Friday, June 02, 2006

The Right Honerable Admiral

Right now I'm grooving on this whole "empty campus" thing. Not that I dislike everyone, but I've always liked it when everyone went left campus to eat big meals with their families in Jesus' name we pray amen. However, summer.... ah, summer. This is pretty awesome.

Campus is all quite and still all day long: nothing but hop toads and robins who eat everything (and so we are kindred spirits). I went to the fitness center this afternoon and I was the one of 2 (two!) people in the whole facility. Nice.

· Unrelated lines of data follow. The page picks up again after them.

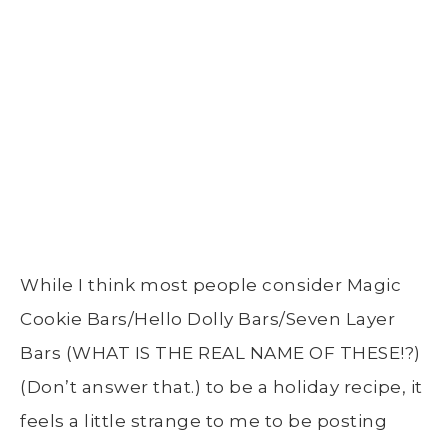
While I think most people consider Magic
Cookie Bars/Hello Dolly Bars/Seven Layer
Bars (WHAT IS THE REAL NAME OF THESE!?)
(Don’t answer that.) to be a holiday recipe, it
feels a little strange to me to be posting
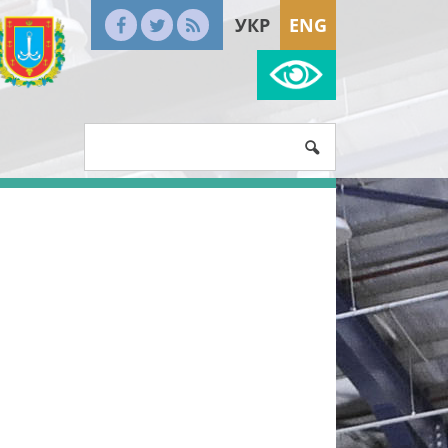
УКР
ENG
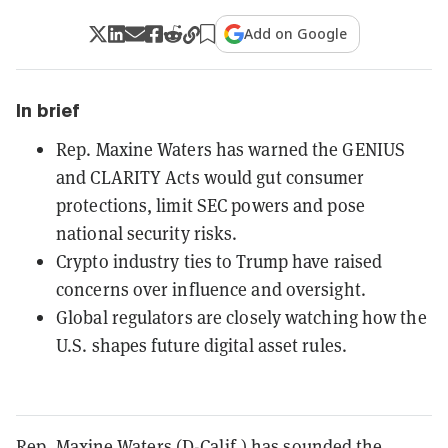
Add on Google
In brief
Rep. Maxine Waters has warned the GENIUS
and CLARITY Acts would gut consumer
protections, limit SEC powers and pose
national security risks.
Crypto industry ties to Trump have raised
concerns over influence and oversight.
Global regulators are closely watching how the
U.S. shapes future digital asset rules.
Rep. Maxine Waters (D-Calif.) has sounded the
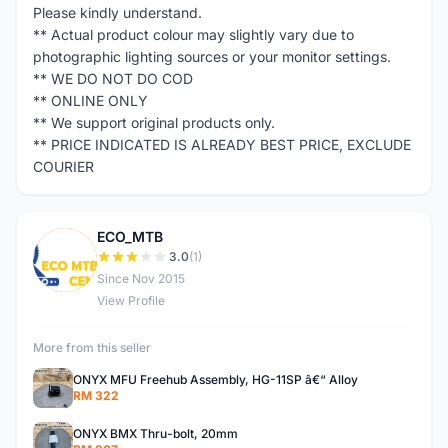
Please kindly understand.
** Actual product colour may slightly vary due to
photographic lighting sources or your monitor settings.
** WE DO NOT DO COD
** ONLINE ONLY
** We support original products only.
** PRICE INDICATED IS ALREADY BEST PRICE, EXCLUDE
COURIER
ECO_MTB
E
3.0
(1)
Since Nov 2015
View Profile
More from this seller
ONYX MFU Freehub Assembly, HG-11SP â€“ Alloy
RM 322
ONYX BMX Thru-bolt, 20mm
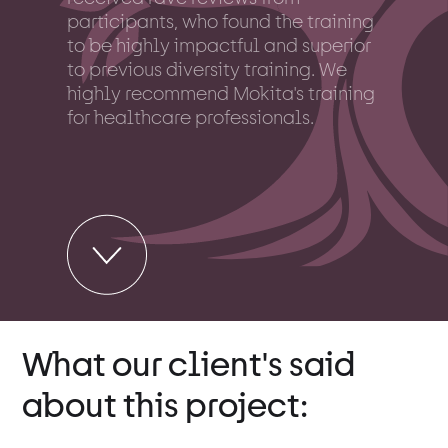
participants, who found the training
to be highly impactful and superior
to previous diversity training. We
highly recommend Mokita's training
for healthcare professionals.
What our client's said
about this project:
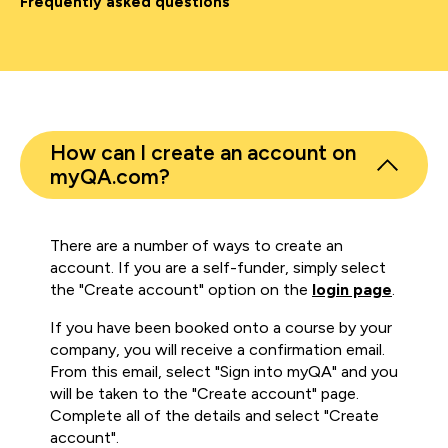
Frequently asked questions
How can I create an account on
myQA.com?
There are a number of ways to create an
account. If you are a self-funder, simply select
the "Create account" option on the
login page
.
If you have been booked onto a course by your
company, you will receive a confirmation email.
From this email, select "Sign into myQA" and you
will be taken to the "Create account" page.
Complete all of the details and select "Create
account".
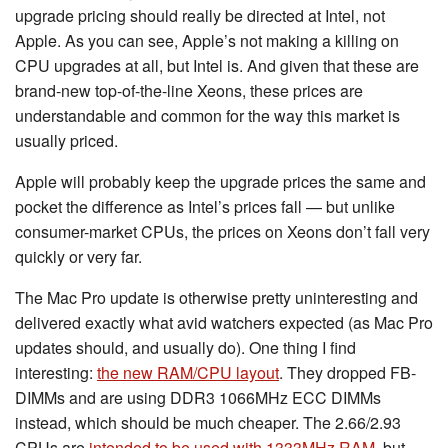
upgrade pricing should really be directed at Intel, not
Apple. As you can see, Apple’s not making a killing on
CPU upgrades at all, but Intel is. And given that these are
brand-new top-of-the-line Xeons, these prices are
understandable and common for the way this market is
usually priced.
Apple will probably keep the upgrade prices the same and
pocket the difference as Intel’s prices fall — but unlike
consumer-market CPUs, the prices on Xeons don’t fall very
quickly or very far.
The Mac Pro update is otherwise pretty uninteresting and
delivered exactly what avid watchers expected (as Mac Pro
updates should, and usually do). One thing I find
interesting:
the new RAM/CPU layout
. They dropped FB-
DIMMs and are using DDR3 1066MHz ECC DIMMs
instead, which should be much cheaper. The 2.66/2.93
CPUs are
intended to be used with 1333MHz RAM
, but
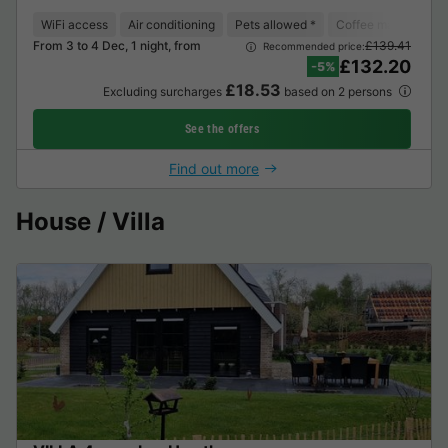
WiFi access
Air conditioning
Pets allowed *
Coffee maker
Lo
From 3 to 4 Dec, 1 night, from
£139.41
Recommended price:
£132.20
-5%
£18.53
Excluding surcharges
based on 2 persons
See the offers
Find out more
House / Villa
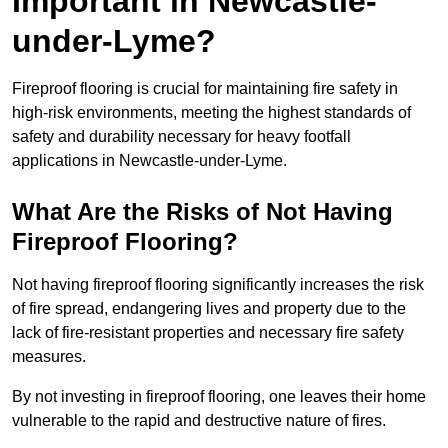
Important in Newcastle-
under-Lyme?
Fireproof flooring is crucial for maintaining fire safety in
high-risk environments, meeting the highest standards of
safety and durability necessary for heavy footfall
applications in Newcastle-under-Lyme.
What Are the Risks of Not Having
Fireproof Flooring?
Not having fireproof flooring significantly increases the risk
of fire spread, endangering lives and property due to the
lack of fire-resistant properties and necessary fire safety
measures.
By not investing in fireproof flooring, one leaves their home
vulnerable to the rapid and destructive nature of fires.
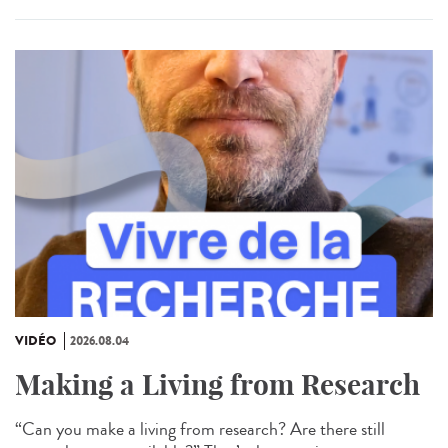
VIDÉO
2026.08.04
Making a Living from Research
“Can you make a living from research? Are there still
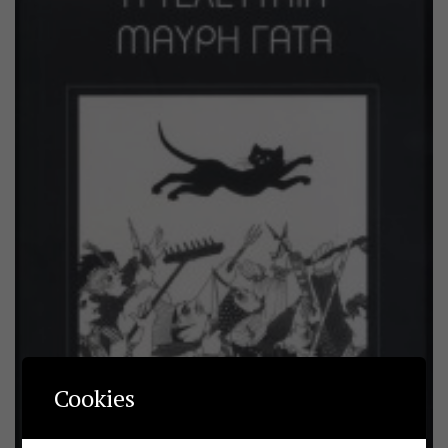
Cookies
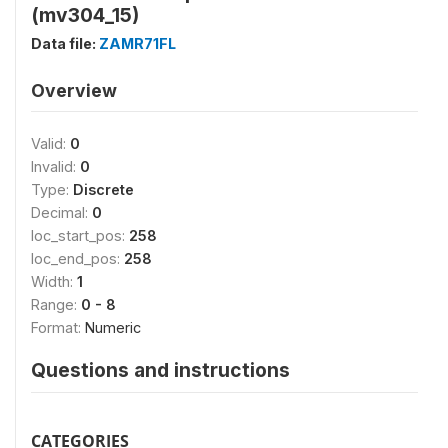
(mv304_15)
Data file:
ZAMR71FL
Overview
Valid:
0
Invalid:
0
Type:
Discrete
Decimal:
0
loc_start_pos:
258
loc_end_pos:
258
Width:
1
Range:
0 - 8
Format:
Numeric
Questions and instructions
CATEGORIES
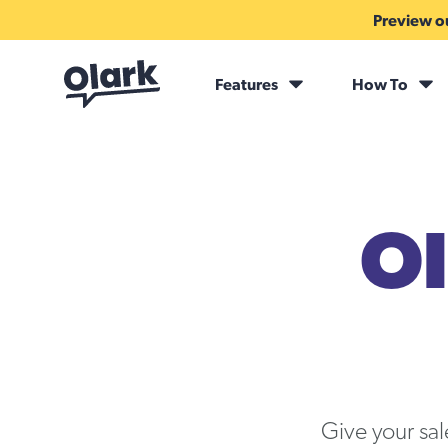
Preview ou
Features
How To
Ol
Give your sa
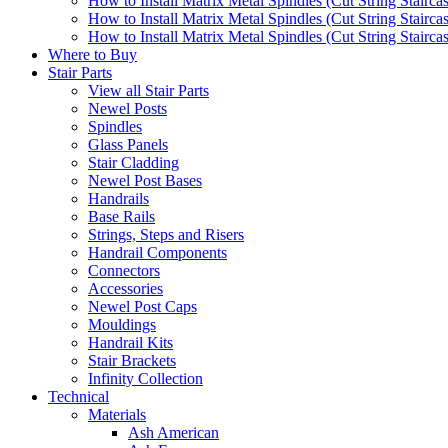
How to Install Matrix Metal Spindles (Cut String Stairca
How to Install Matrix Metal Spindles (Cut String Stairca
How to Install Matrix Metal Spindles (Cut String Staircase
Where to Buy
Stair Parts
View all Stair Parts
Newel Posts
Spindles
Glass Panels
Stair Cladding
Newel Post Bases
Handrails
Base Rails
Strings, Steps and Risers
Handrail Components
Connectors
Accessories
Newel Post Caps
Mouldings
Handrail Kits
Stair Brackets
Infinity Collection
Technical
Materials
Ash American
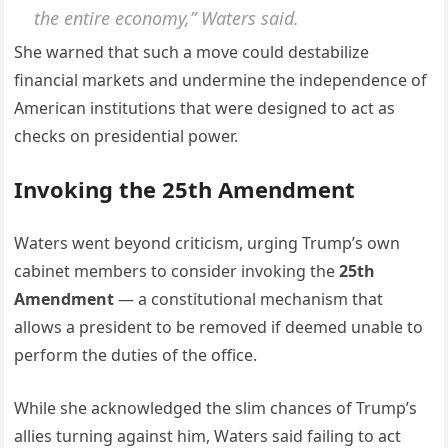
the entire economy,” Waters said.
She warned that such a move could destabilize
financial markets and undermine the independence of
American institutions that were designed to act as
checks on presidential power.
Invoking the 25th Amendment
Waters went beyond criticism, urging Trump’s own
cabinet members to consider invoking the
25th
Amendment
— a constitutional mechanism that
allows a president to be removed if deemed unable to
perform the duties of the office.
While she acknowledged the slim chances of Trump’s
allies turning against him, Waters said failing to act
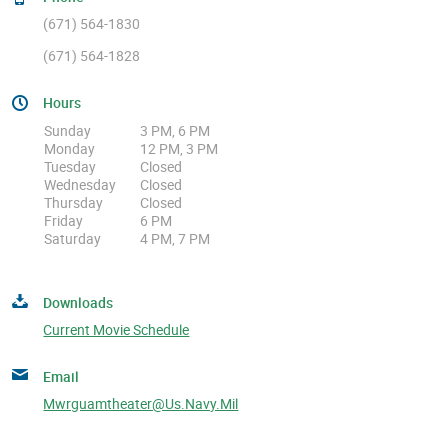
(671) 564-1830
(671) 564-1828
Hours
Sunday
3 PM, 6 PM
Monday
12 PM, 3 PM
Tuesday
Closed
Wednesday
Closed
Thursday
Closed
Friday
6 PM
Saturday
4 PM, 7 PM
Downloads
Current Movie Schedule
Email
Mwrguamtheater@us.navy.mil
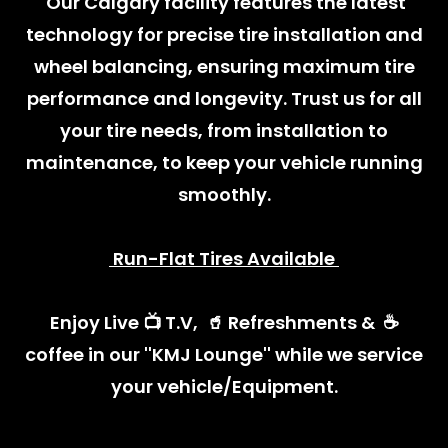
Our Calgary facility features the latest
technology for precise tire installation and
wheel balancing, ensuring maximum tire
performance and longevity. Trust us for all
your tire needs, from installation to
maintenance, to keep your vehicle running
smoothly.
Run-Flat Tires Available
Enjoy Live 📺 T.V, 🥤 Refreshments & ☕️
coffee in our ''KMJ Lounge'' while we service
your vehicle/Equipment.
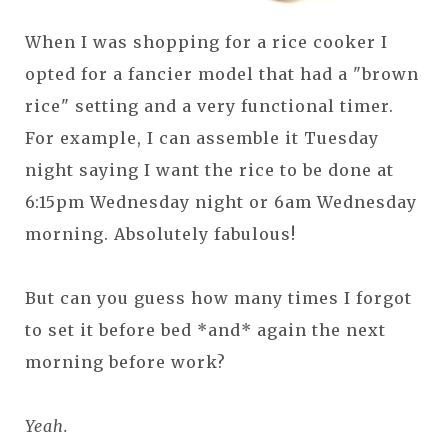
When I was shopping for a rice cooker I
opted for a fancier model that had a "brown
rice" setting and a very functional timer.
For example, I can assemble it Tuesday
night saying I want the rice to be done at
6:15pm Wednesday night or 6am Wednesday
morning. Absolutely fabulous!
But can you guess how many times I forgot
to set it before bed *and* again the next
morning before work?
Yeah.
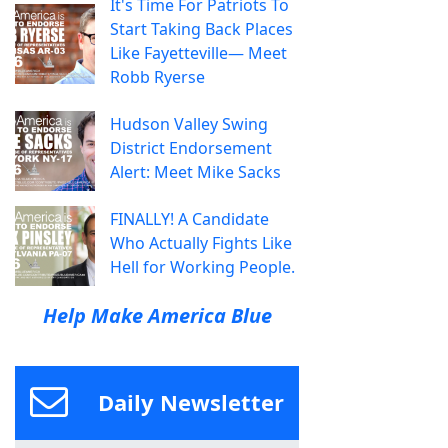
It's Time For Patriots To
Start Taking Back Places
Like Fayetteville— Meet
Robb Ryerse
Hudson Valley Swing
District Endorsement
Alert: Meet Mike Sacks
FINALLY! A Candidate
Who Actually Fights Like
Hell for Working People.
Help Make America Blue
Daily Newsletter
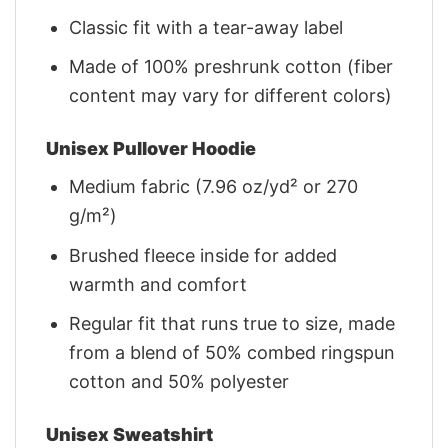
Classic fit with a tear-away label
Made of 100% preshrunk cotton (fiber
content may vary for different colors)
Unisex Pullover Hoodie
Medium fabric (7.96 oz/yd² or 270
g/m²)
Brushed fleece inside for added
warmth and comfort
Regular fit that runs true to size, made
from a blend of 50% combed ringspun
cotton and 50% polyester
Unisex Sweatshirt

It's kind of like living in Leeds castle and having this huge private garden party everyday. Except without black swans. But I'll talk to Dr. Leuck about that (he's a field biologist – they harmonize the species).

The library is also gloriously empty. So much so that it's the opposite of quiet because the library staff just yells back and forth when they need something or want to tell funny jokes about card catalogues and (tee-hee) the dewey decimal system.

I've been working in the library basebent arranging Dr. Kim's secret stockpile of articles about Virginia Woolf and Olive Schreiner. That's where I discovered that authors in the 16th century were so way badasser than authors now because they gave their books titles like this one:

The Principall Navigations, Voiages and Discoveries
of the English nation, Made by Sea or Ouer Land,
to the most remote and farthest distant Quarters of the earth at any time in the
compasse
of these 1500 years: Diuided into three feuerall parts, according to the
positions of the
Regions Whereunto they were directed.

Yes. The Da Vinci Code! Ha!

The adventurous discovery of the most holy of grailes
undertaken despite the abundance of frenchitude on the part
of a great symbologist for the gratification of morally unsound individuals
and the denuding of secret evile societies in tiny european cars,
in Jesus' name we pray amen good bread good meat good God let's eat.

Fit that on the bestseller list. My jobs are so rewarding.